Cataract is a clouding of the eye’s lens. When we look at something, light rays travel into our eye through the pupil and are focused through the lens onto the retina, a layer of light-sensitive cells at the back of the eye. The lens must be clear in order to focus light properly onto the retina. If the lens has become cloudy, this is called a cataract.
Vision problems with cataracts
If your vision has become blurry, cloudy or dim, or things you see are not as bright or colorful as they used to be, a cataract may have developed in one or both of your eyes. Many people say that their vision with cataracts is similar to the effect of looking through a dirty car windshield.
As a cataract slowly begins to develop, you may not notice any changes in your vision at first. But as the cataract progresses, you may begin to find that it interferes with your daily activities. Performing a complete eye exam, your ophthalmologist (Eye M.D.) can tell you whether cataract or another problem is the cause of your vision loss.

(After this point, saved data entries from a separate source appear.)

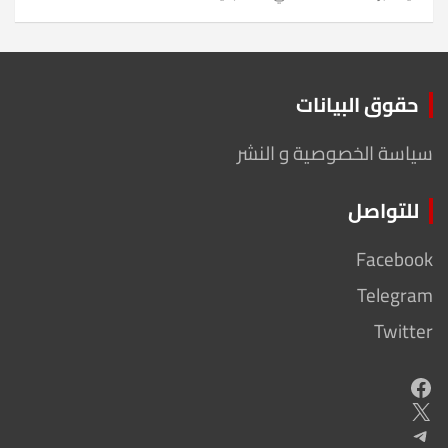
حقوق البيانات
سياسة الخصوصية و النشر
للتواصل
Facebook
Telegram
Twitter
Facebook
X
Telegram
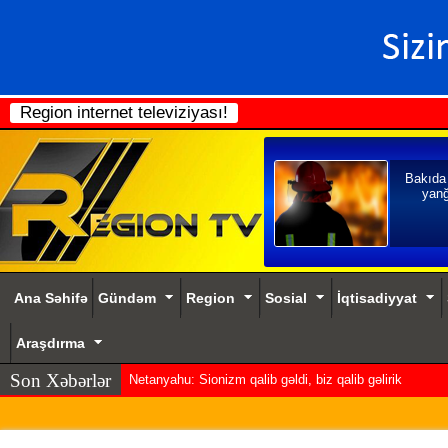
Region internet televiziyası!
Bakıda
yanğ
Ana Səhifə
Gündəm
Region
Sosial
İqtisadiyyat
Araşdırma
Son Xəbərlər
Netanyahu: Sionizm qalib gəldi, biz qalib gəlirik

While cataracts are one of the most common causes of vision loss, especially as we age, they are treatable with cataract surgery. Since most cataracts are part of the normal aging process, they cannot be reversed. There are no medications or eye drops that will make cataracts go away—surgery is the only treatment.
A cataract may not need to be removed right away if your lifestyle isn’t significantly affected. In some cases, simply changing your eyeglass prescription may help to improve your vision. Contrary to popular belief, a cataract does not have to be “ripe” to be removed. However, once you are diagnosed with a cataract, your ophthalmologist needs to monitor your vision regularly for any changes.

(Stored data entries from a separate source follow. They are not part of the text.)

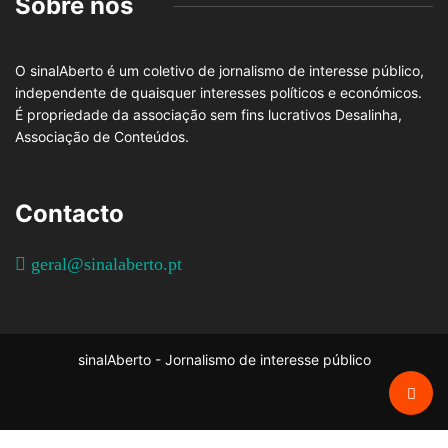
Sobre nós
O sinalAberto é um coletivo de jornalismo de interesse público,
independente de quaisquer interesses políticos e económicos.
É propriedade da associação sem fins lucrativos Desalinha,
Associação de Conteúdos.
Contacto
geral@sinalaberto.pt
sinalAberto - Jornalismo de interesse público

Cataract surgery for clearer vision
When a cataract causes bothersome vision problems that interfere with your daily activities, your ophthalmologist may recommend surgery to remove the cataract. With cataract surgery, your eye’s cloudy natural lens is removed and replaced with a clear artificial lens implant (called an intraocular lens or IOL).

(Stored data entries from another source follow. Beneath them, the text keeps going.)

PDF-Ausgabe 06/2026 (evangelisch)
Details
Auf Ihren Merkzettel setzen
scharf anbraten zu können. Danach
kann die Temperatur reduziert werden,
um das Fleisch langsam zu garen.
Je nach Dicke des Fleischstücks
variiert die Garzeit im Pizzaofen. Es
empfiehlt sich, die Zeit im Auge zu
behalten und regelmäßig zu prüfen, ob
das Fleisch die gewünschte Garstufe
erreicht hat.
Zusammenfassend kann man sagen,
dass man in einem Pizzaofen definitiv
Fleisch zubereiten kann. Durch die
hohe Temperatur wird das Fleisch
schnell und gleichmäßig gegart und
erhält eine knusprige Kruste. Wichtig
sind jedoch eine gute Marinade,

You and your ophthalmologist can discuss the cataract surgery procedure, preparation for and recovery after surgery, benefits and possible complications of cataract surgery, cataract surgery costs and other important information. Together, you can decide if cataract surgery is appropriate for you.
Cataract symptom progression
Gradually, as cataracts progress, you may have symptoms such as:
- Painless cloudy, blurry or dim vision
- More difficulty seeing at night or in low light
- Sensitivity to light and glare
- Seeing halos around lights
- Faded or yellowed colors
- The need for brighter light for reading and other activities
- Frequent changes in eyeglass or contact lens prescription
- Double vision within one eye
The only way to know for certain if you have cataracts is to have a dilated eye exam (where your pupil is widened with eye drops). Your ophthalmologist can detect early signs of cataract development by looking at your eye’s lens.
Get a baseline exam at age 40 when early signs of disease and changes in vision may start to occur. Your ophthalmologist (Eye M.D.) will let you know how often you should return for follow-up exams. At any point, if you have symptoms or risks for eye disease, see your Eye M.D. Because your risk for cataracts and other eye diseases increases as you get older, starting at age 65 you should see your Eye M.D. every year. A complete eye examination will rule out any other condition that may be causing blurred vision or eye problems. Early detection and treatment of cataracts is critical to preserving sight.